== Provided text ==
In her potager garden (the large plant-filled space around her home), Shaye Elliott of The Elliott Homestead creates an undulating space where flowers flow into each other and pathways meander among the blooms.
Designed and Photographed by Shaye Elliott of TheElliottHomestead.com
A mingling of various plants and grasses in naturally landscaped beds looks casual yet beautiful.
Photographed by Barbara Jacksier
A decorated shovel and farm funnels tucked among a rainbow of blooms provide pops of interest in this garden area.
Designed and Photographed by Carlene Blair of OrganizedClutter.net
Old, weathered, worn and rusty pieces get starring roles among a farmhouse garden.
Photographed by Matthew Owen
It takes more than just plants to create a delightful farmhouse-style garden. Rural vistas are a plus, but even if your home doesn’t overlook a barn, cornfields or cows, you can still landscape it in authentic country style.

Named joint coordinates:
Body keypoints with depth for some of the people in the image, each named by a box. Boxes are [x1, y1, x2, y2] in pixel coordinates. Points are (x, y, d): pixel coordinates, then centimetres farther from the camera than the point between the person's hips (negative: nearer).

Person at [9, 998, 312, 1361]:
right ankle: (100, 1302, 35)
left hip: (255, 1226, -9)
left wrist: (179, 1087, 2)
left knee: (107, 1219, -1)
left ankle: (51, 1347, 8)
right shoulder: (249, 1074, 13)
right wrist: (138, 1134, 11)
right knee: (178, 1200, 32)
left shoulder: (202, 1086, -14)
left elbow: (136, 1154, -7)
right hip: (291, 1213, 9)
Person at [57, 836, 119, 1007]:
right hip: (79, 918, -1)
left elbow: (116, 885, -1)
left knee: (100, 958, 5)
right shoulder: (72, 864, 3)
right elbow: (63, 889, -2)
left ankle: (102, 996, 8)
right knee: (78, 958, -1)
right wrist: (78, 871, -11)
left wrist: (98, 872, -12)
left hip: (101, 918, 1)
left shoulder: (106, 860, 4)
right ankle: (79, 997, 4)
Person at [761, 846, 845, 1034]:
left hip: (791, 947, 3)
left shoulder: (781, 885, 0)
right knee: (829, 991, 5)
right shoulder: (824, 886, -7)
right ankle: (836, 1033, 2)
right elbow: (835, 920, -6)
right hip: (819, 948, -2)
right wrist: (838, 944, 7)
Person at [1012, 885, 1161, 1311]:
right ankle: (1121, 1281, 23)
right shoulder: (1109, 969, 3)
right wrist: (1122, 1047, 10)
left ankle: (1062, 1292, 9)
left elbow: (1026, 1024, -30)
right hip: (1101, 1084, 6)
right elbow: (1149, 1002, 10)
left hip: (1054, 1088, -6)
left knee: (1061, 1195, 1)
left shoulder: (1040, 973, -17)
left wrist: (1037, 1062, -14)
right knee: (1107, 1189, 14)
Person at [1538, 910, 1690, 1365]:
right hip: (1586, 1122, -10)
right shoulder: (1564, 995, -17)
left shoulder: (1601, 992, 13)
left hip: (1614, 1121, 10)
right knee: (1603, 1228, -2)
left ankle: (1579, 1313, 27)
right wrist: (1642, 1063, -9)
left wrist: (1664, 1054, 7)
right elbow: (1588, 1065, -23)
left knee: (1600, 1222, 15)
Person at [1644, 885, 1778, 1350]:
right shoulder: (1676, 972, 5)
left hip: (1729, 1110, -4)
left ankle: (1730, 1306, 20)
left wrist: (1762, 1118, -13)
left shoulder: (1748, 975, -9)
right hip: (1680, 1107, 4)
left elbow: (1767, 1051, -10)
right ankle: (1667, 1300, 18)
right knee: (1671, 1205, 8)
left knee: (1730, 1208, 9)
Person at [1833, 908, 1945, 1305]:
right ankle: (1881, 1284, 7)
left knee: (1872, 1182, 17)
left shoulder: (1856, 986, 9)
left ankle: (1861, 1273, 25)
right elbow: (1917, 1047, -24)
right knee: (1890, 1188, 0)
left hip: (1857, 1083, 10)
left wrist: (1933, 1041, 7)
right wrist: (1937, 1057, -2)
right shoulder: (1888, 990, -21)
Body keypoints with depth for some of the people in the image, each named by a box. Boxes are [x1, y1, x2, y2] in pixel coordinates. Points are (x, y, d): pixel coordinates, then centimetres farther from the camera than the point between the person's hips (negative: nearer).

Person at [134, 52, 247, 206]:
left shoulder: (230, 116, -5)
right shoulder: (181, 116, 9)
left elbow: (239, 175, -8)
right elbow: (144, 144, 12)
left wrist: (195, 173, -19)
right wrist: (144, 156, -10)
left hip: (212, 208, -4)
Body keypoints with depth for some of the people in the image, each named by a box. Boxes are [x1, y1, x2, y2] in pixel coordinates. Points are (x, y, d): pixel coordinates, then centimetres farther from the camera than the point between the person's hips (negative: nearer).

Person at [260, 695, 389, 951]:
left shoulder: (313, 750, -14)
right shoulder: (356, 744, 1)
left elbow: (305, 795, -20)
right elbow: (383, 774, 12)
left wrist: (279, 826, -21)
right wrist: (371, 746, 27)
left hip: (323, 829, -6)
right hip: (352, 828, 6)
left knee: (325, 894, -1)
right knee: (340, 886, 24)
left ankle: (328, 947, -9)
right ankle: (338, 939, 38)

== To do ==
a - Extract the passage of the farmhouse garden text starting at "In her potager" and ending at "this garden area.".
b - Continue the farmhouse garden text from the point where it stops.
The named joint coordinates have no connection to the farmhouse garden text.

== Solved tasks ==
a -
In her potager garden (the large plant-filled space around her home), Shaye Elliott of The Elliott Homestead creates an undulating space where flowers flow into each other and pathways meander among the blooms.
Designed and Photographed by Shaye Elliott of TheElliottHomestead.com
A mingling of various plants and grasses in naturally landscaped beds looks casual yet beautiful.
Photographed by Barbara Jacksier
A decorated shovel and farm funnels tucked among a rainbow of blooms provide pops of interest in this garden area.

b -
Mixing tried-and-true flowers and heirloom vegetables with unfussy rustic antiques and other vintage finds will produce the results you want—guaranteed! Ready to get started?
Begin by laying out pathways and sitting areas built from local stone, gravel and wood. Next, create planting areas that appear as natural and undisturbed as possible. Borrow a technique from pioneer homesteads and delineate beds and borders with old bricks or interesting rocks.
What you grow depends on where you live. Flowers that thrive in the rainy Pacific Northwest are less suitable for water-challenged Southwestern gardens. Semitropical fruit and root crops that reach their full potential in humid Mississippi or Louisiana are poor choices for New England’s short, cool summers.
The amount of space you want to tend should also guide your choice of planting material. Low-growing pansies are ideal for narrow borders surrounding patios, while lofty lilac bushes are more suitable for larger landscapes.
Personal color preferences and the amount of time you want to devote to the great outdoors should also direct your selections. Do you revel in sunset-hued sunflowers, crayon-bright zinnias or pastel foxgloves? Does sowing wildflowers that will reseed or investing in perennials you can forget about but enjoy for many years appeal to you more than growing flower species that need annual replanting?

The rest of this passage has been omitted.